I tell her everything, from Alyssa to events of the weekend, all the details of Jay’s assault, the new car, the proposal and then the texts and Gabe’s obvious betrayal. She heard most of it last night but I need to go over it so that I can try and get my head around it all.

“What was I thinking Jo? Why did I think for a second I would be enough for him, it was never going to work and now I've just made myself look sad and stupid?”

“I’m so sorry darl, I really am. I can’t believe the little shit could be so stupid.”
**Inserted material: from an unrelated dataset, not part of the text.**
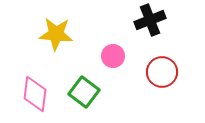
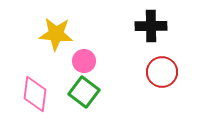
black cross: moved 1 px right, 6 px down; rotated 20 degrees clockwise
pink circle: moved 29 px left, 5 px down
I'm no longer crying, I think I'm now actually feeling a little bit shocked and thoroughly betrayed. How could he, why ask me to marry him if he knew full well he was incapable of being faithful? This is actually hurting me more than Jay’s indiscretions. My stomach feels like it is being clenched in a vice and every time I loosen the grip a little bit of reality sinks into my brain, every time the hold on my tummy is released slightly it sends my insides churning and spiralling, causing the most awful sensations including the desire to vomit. I put my hand over my mouth and close my eyes. I don't know if I can survive this. I only left him half an hour ago but the physical pain it's causing me in my heart is already unbearable, I’m not sure if it’s hurt, anger, humiliation or separation that’s causing it, or just a combination, either way, each and every one of those emotions are what Gabe has caused and I know, for sure, that right now we need to be apart, he overwhelms me when we’re together, what I feel for him consumes me and I don’t see straight, I don’t see anything beyond him when we’re together.

Jo pours us another drink and we smoke a cigarette. This is a habit I need to stop. I've not smoked this much in over twenty five years!!!

We sit on the kitchen tiles and talk shit some more.

Until Jo says, “Well I love you dearly babe and there's a home here for as long as you need it, but my arse is numb, so can we please get up off this floor?”